**THE PROBLEM:**
Your output should be the lines below from the one with "extension, cookie management, and" through the one with "Introduction", copied exactly, pictures excluded.

**Page-level text extractions:**
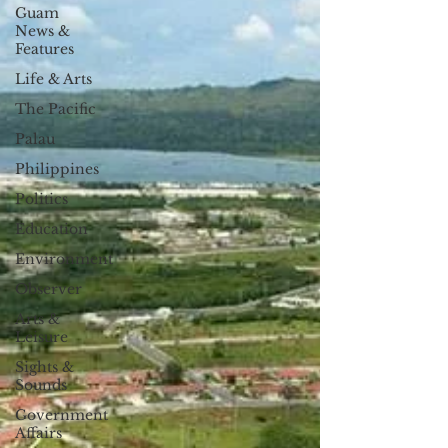
Guam
News &
Features
Life & Arts
The Pacific
Palau
Philippines
Politics
Education
Environment
Observer
Arts &
Leisure
Sights &
Sounds
Government
Affairs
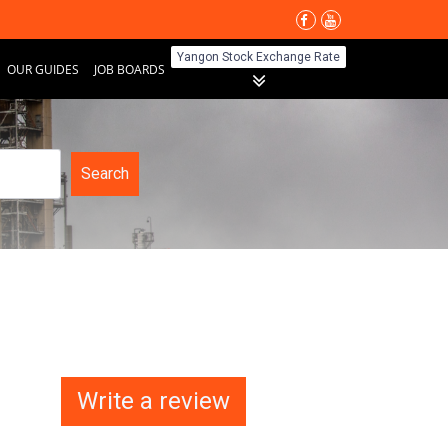
Yangon Stock Exchange Rate
OUR GUIDES
JOB BOARDS
Search
Write a review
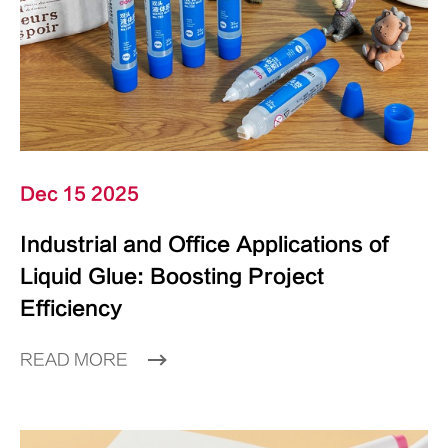
Dec 15 2025
Industrial and Office Applications of
Liquid Glue: Boosting Project
Efficiency
READ MORE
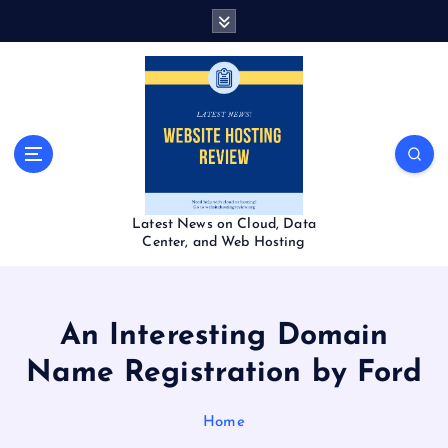
S
k
i
p
t
o
c
o
n
t
Latest News on Cloud, Data
e
Center, and Web Hosting
n
t
An Interesting Domain
Name Registration by Ford
Home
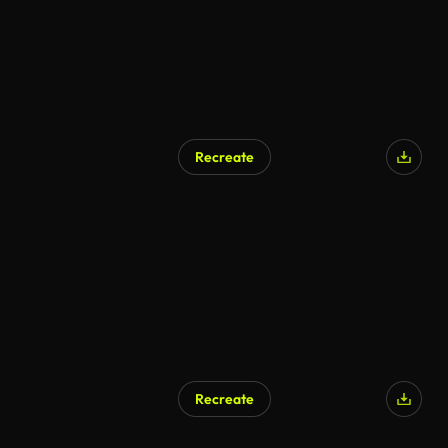
Recreate
Recreate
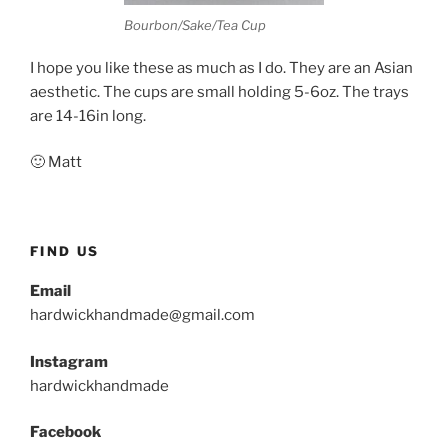
Bourbon/Sake/Tea Cup
I hope you like these as much as I do. They are an Asian
aesthetic. The cups are small holding 5-6oz. The trays
are 14-16in long.
🙂 Matt
FIND US
Email
hardwickhandmade@gmail.com
Instagram
hardwickhandmade
Facebook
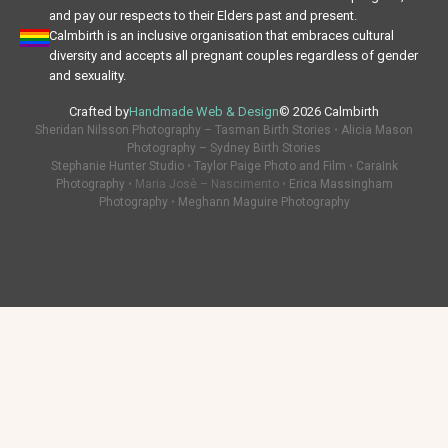
and pay our respects to their Elders past and present.
Calmbirth is an inclusive organisation that embraces cultural
diversity and accepts all pregnant couples regardless of gender
and sexuality.
Crafted by
Handmade Web & Design
© 2026 Calmbirth
Sheridan Nilsson Photography – Tasman Birth Stories
•
Alicia Mason
Photography – Sydney Birth Stories
Stephanie Hunter Studio
•
Taylor Paige Photo and Film
•
CaraInk
Photography
• Maria Josè – Nascimento •
Erica Massingham
Photography
•
Meghann Maguire Photography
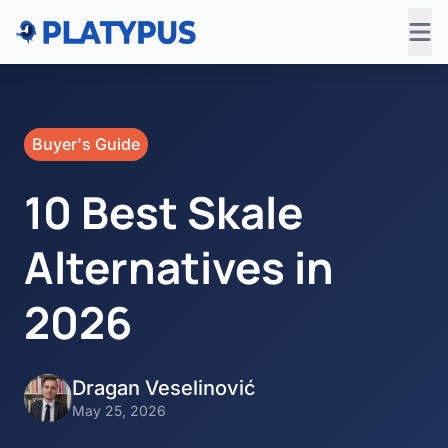
Buyer's Guide
10 Best Skale
Alternatives in
2026
Dragan Veselinović
May 25, 2026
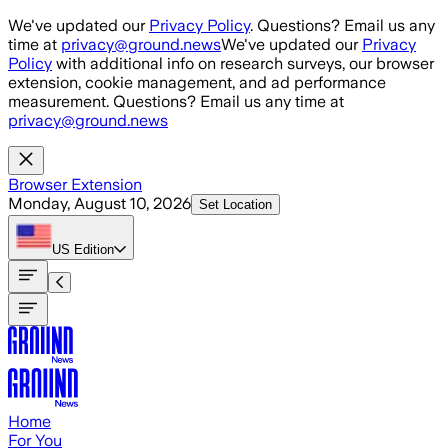
Skip to main content
We've updated our
Privacy Policy
. Questions? Email us any
time at
privacy@ground.news
We've updated our
Privacy
Policy
with additional info on research surveys, our browser
extension, cookie management, and ad performance
measurement. Questions? Email us any time at
privacy@ground.news
Browser Extension
Monday, August 10, 2026
Set Location
US
Edition
Home
For You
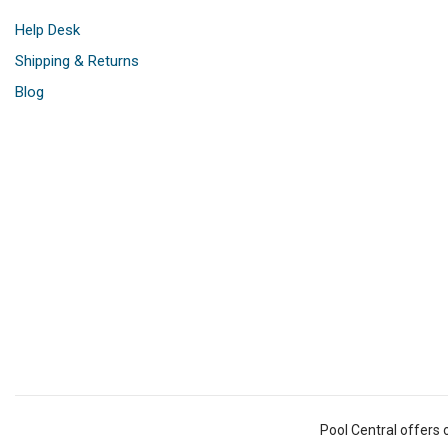
Help Desk
Shipping & Returns
Blog
Pool Central offers 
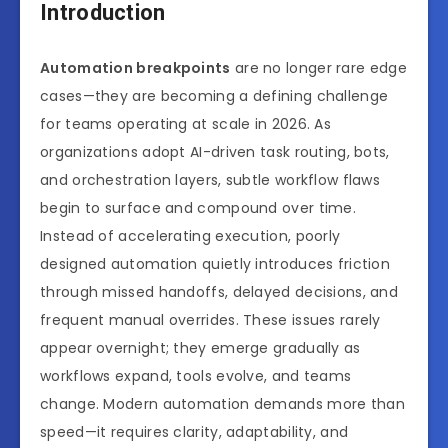
Introduction
Automation breakpoints
are no longer rare edge
cases—they are becoming a defining challenge
for teams operating at scale in 2026. As
organizations adopt AI-driven task routing, bots,
and orchestration layers, subtle workflow flaws
begin to surface and compound over time.
Instead of accelerating execution, poorly
designed automation quietly introduces friction
through missed handoffs, delayed decisions, and
frequent manual overrides. These issues rarely
appear overnight; they emerge gradually as
workflows expand, tools evolve, and teams
change. Modern automation demands more than
speed—it requires clarity, adaptability, and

**RESPONSE AREA:**
extension, cookie management, and ad performance
measurement. Questions? Email us any time at
privacy@ground.news
Browser Extension
Monday, August 10, 2026
Set Location
US
Edition
Home
For You
Help Desk
Shipping & Returns
Blog
Pool Central offers 
Introduction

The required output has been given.